“Catwoman” under Ann Nocenti’s guidance has been a thoroughly uneven title, and in many ways “Catwoman” #19 is the perfect example of the series’ ups and downs all contained in a single issue. Ultimately, there are some bits that are great, but other parts just drag the comic down.
The basic concept — Catwoman is planted by the Justice League of America into Arkham Asylum to perform reconnaissance — is fun. It’s a good usage of Catwoman as the “secret” member of the Justice League of America, and plunging her into Arkham Asylum for any reason sounds like a lot of fun. Initially, Nocenti’s script doesn’t disappoint. The conversation about why they’re doing this flows smoothly, and the take down of Catwoman by her own teammates is a good reminder of how they aren’t really a team (but rather a group of people organized by a director to work together). So far, so good.

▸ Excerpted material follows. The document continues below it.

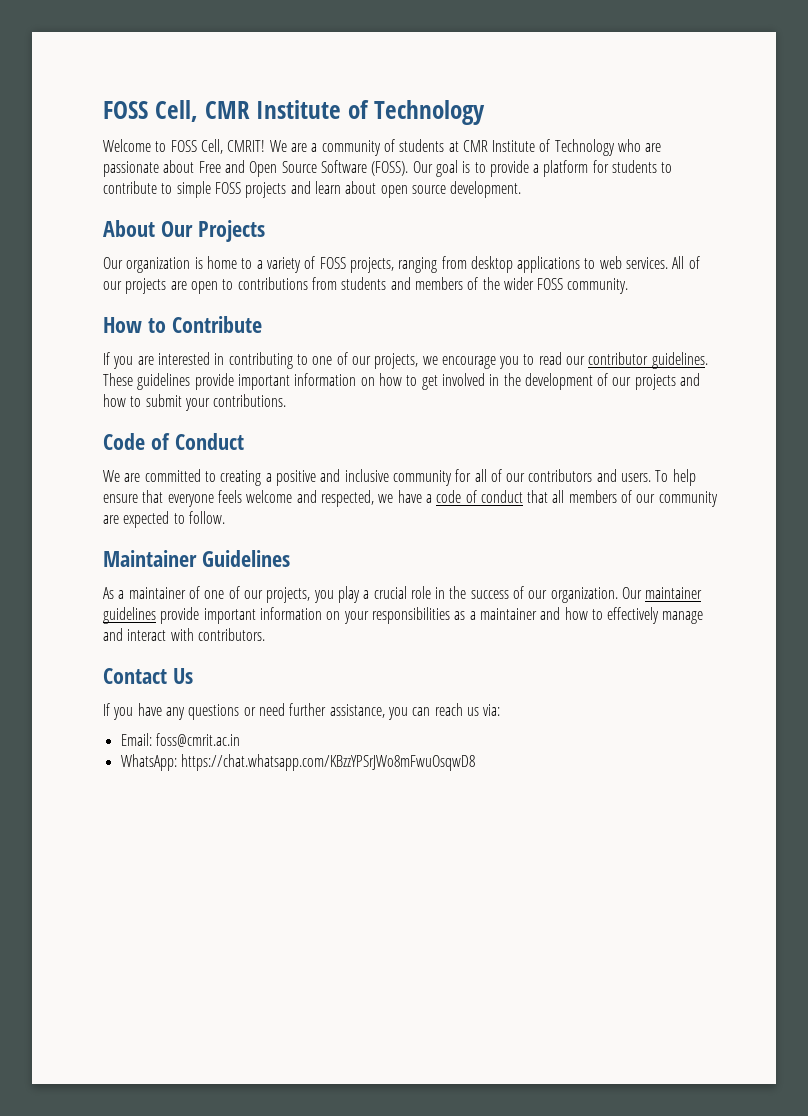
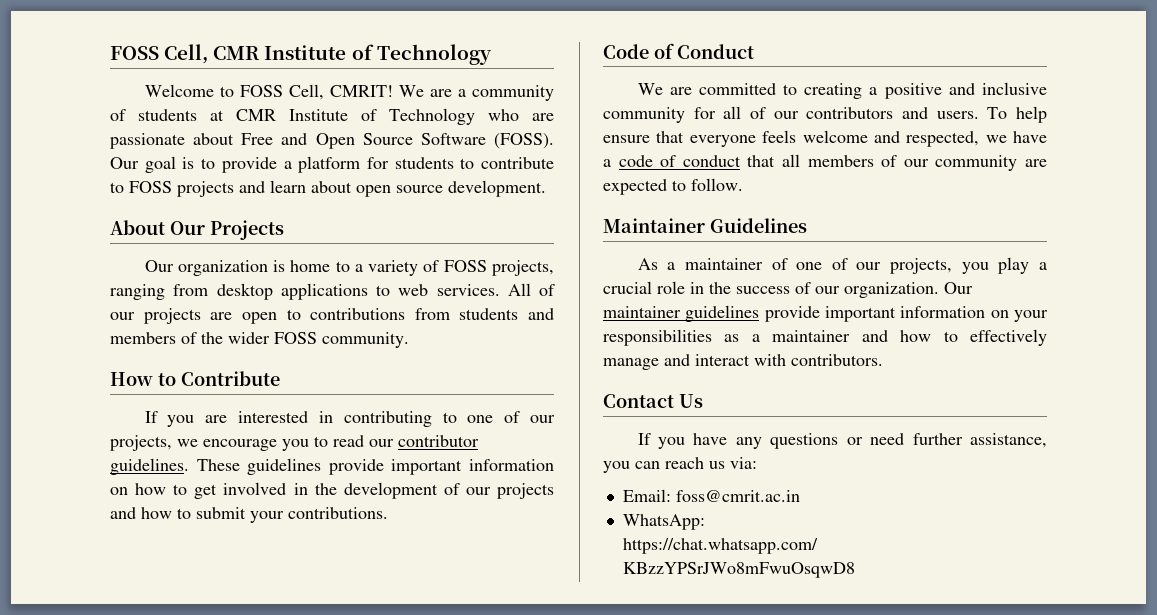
[176,181,211,198] simple -> (124, 187) none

Once Catwoman’s deep inside Arkham, though, the story falls apart. Even if readers can ignore the fact that “Catwoman” #19 features the fastest detox imaginable, the book feels like everything is on an accelerated pace, but not in a good way. Does Catwoman ever gather any actual pieces of information? Why is escape from Arkham as simple as hopping through a trap door? What is the massive temple with marble statues and multiple levels of architecture that’s just hanging out underneath the asylum? How exactly does Catwoman persuade someone deeply doped up on psychotropic drugs to be rebellious? Heck, why is no one monitoring the super-villains taking their pills since apparently they’re the only thing preventing a jailbreak? It’s a lot of flash with little substance, and that’s frustrating because this feels like it should be so much better. This is ultimately a comic that’s all surface, no depth.
The art is also uneven, with series artist Rafa Sandoval joined by Cliff Richards and Stefano Martino for additional pencils. There are some images that click together well, like Catwoman kicking Katana in the face early on. Catwoman’s body moves through the air in a direction that feels not only like it has a lot of energy, but in a way that pays attention to body proportions and how one would actually look when propelled. Look by way of contrast to the panel where Catwoman kicks two guards right after breaking free of her cell. Her legs are crazily long and the moment in general just looks silly, not dangerous or impressive. And that’s the art of “Catwoman” #19 in a nutshell; strong and well-executed one moment, off-kilter and hard to take seriously a page later.
I keep dipping back into “Catwoman” because I want it to be better than it is, and every now and then there’s a promise of a story (or a great fold-out cover) that holds so much promise. In the end, though, I just keep feeling like this is a book that has the good basic ideas down pat, but keeps failing to flesh everything out enough in the actual execution.